2021年07月10日
納得の出来
自家発酵種のカンパーニュがやっとできました。
ドライフルーツから酵母起こすやり方がスタンダードですけど,あれはどうも香りが甘くて苦手です。
粉のシンプルな香りと自然な酸味がほしいんですね。
私はパン屋ではないので,様々な種類を焼きたいわけではなく,自分の料理に合うパンを焼きたいと思ってます。
パテドカンパーニュに最も合うパンドカンパーニュ。
カンパーニュとは田舎といういう意味です。
都会的で無機質なピロピロオシャレ料理ではなく、見た目田舎っぽくてダサいけど人間らしい深い料理です。
なによりもまず味が優先されます。
原理主義者ではないので,膨らますために少量イーストの力を借りるのも良いと思ってます。目の詰まった重すぎるパンにはしたくない。
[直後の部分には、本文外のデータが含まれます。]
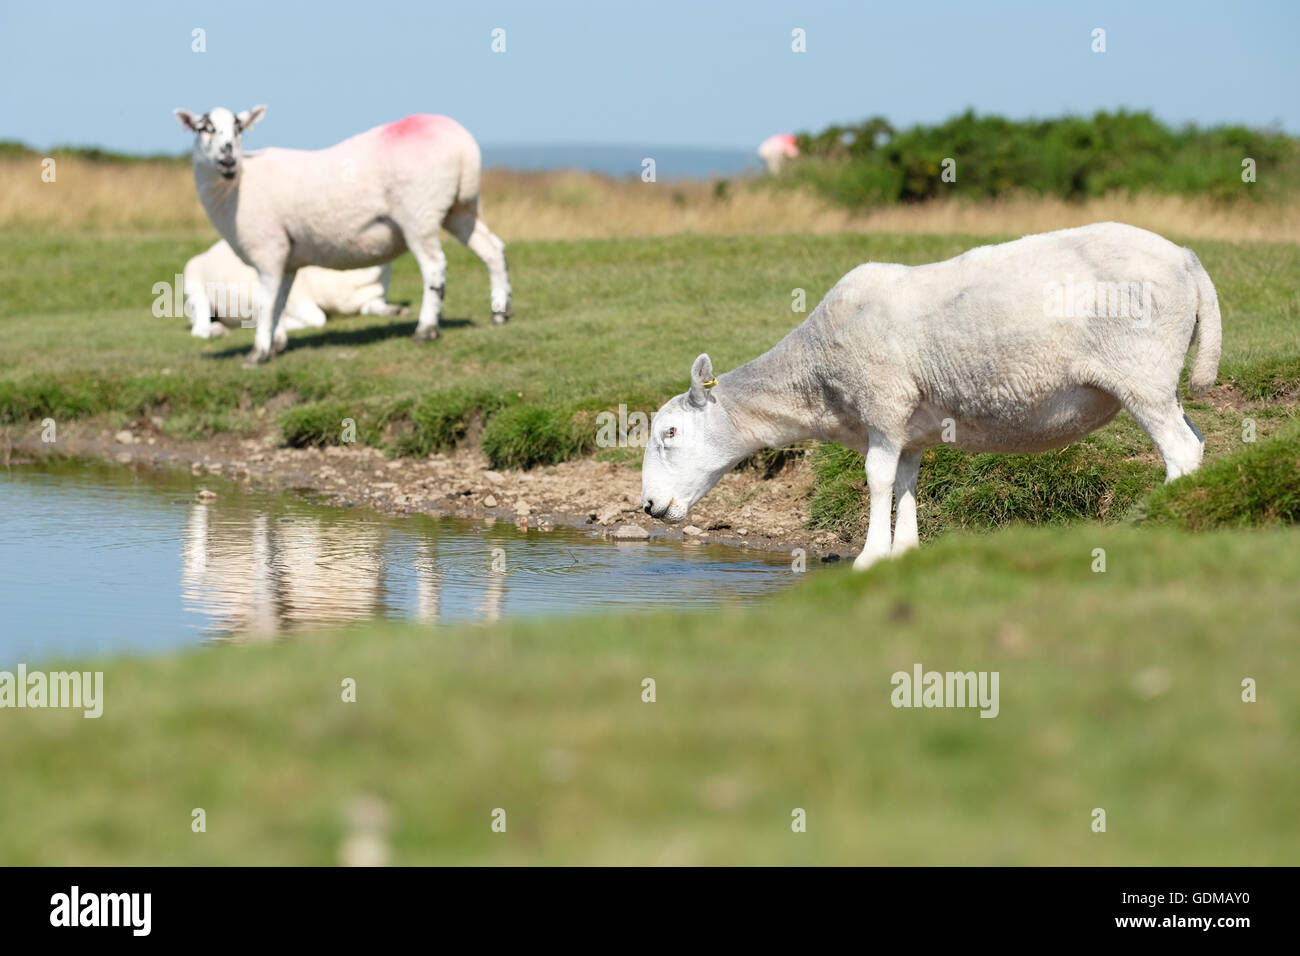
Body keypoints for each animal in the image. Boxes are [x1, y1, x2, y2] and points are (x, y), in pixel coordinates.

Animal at [171, 106, 512, 364]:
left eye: (239, 127)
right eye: (204, 128)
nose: (227, 159)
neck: (236, 186)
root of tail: (464, 146)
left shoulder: (269, 249)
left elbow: (266, 302)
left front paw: (258, 353)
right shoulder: (288, 258)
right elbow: (280, 301)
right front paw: (277, 344)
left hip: (419, 213)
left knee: (434, 268)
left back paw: (425, 330)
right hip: (460, 209)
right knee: (492, 249)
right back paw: (500, 313)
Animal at [644, 222, 1222, 567]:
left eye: (669, 432)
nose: (648, 505)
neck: (814, 377)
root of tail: (1188, 260)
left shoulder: (882, 404)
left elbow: (876, 479)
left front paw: (869, 557)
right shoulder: (910, 428)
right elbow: (905, 482)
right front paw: (904, 551)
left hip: (1141, 369)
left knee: (1179, 449)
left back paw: (1163, 523)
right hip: (1159, 377)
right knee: (1194, 441)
まずは粉の味わいを最大限引き出すために何段階かに分けて粉と水を発酵させ、マックス出たと感じたら軽く捏ねて焼きます。
この辺りはジビエの熟成期間の見極めと似てます。
私の感覚からして,パンは焼くものではなく、待つものだと思います。
狩猟の腕前は射撃の腕前ではなく、いかに鹿の気持ちになって山を歩き,鹿に遭遇できるかどうかが9割です。
粉の発酵状態を見極め、気泡の具合を想像して最後の最後に焼きを入れる。
料理人は肉の焼きにプライドをかけますが,パンは焼きの前段階、調理以前に本質があります。
何分発酵させるのか、何グラムに切り分けるのか、何分焼くのかというレシピ的な数値にあまり意味はないと思います。
生き物の活動である発酵の見極めこそがパンの本質です。
イースト使った管理しやすいパンしか焼いたことがなかったため,自家製酵母のパンがこんなにも面白くて深いとはこの年になるまでわかりませんでした。
ひょっとしたら、パン屋さんから見たらアプローチそのものが全然明後日の方向の事をやってるのかもしれませんが,粉の熟成とパンの発酵の関係性は料理人目線で考えるとこういうラインで考えるのが自然なのです。
この手のパンは関連書を読み漁っても再現できず、自分で試行錯誤繰り返して感覚的に”身につく”瞬間がわかるまでやり続けなくては出来ません。
今年の秋には小麦を蒔こうと思います。自分で小麦を育てて製粉し,その粉で酵母を起こし、知り合いの薪窯で焼きたいですね。
いや、薪窯も自分でアレコレ考えて作りたいです。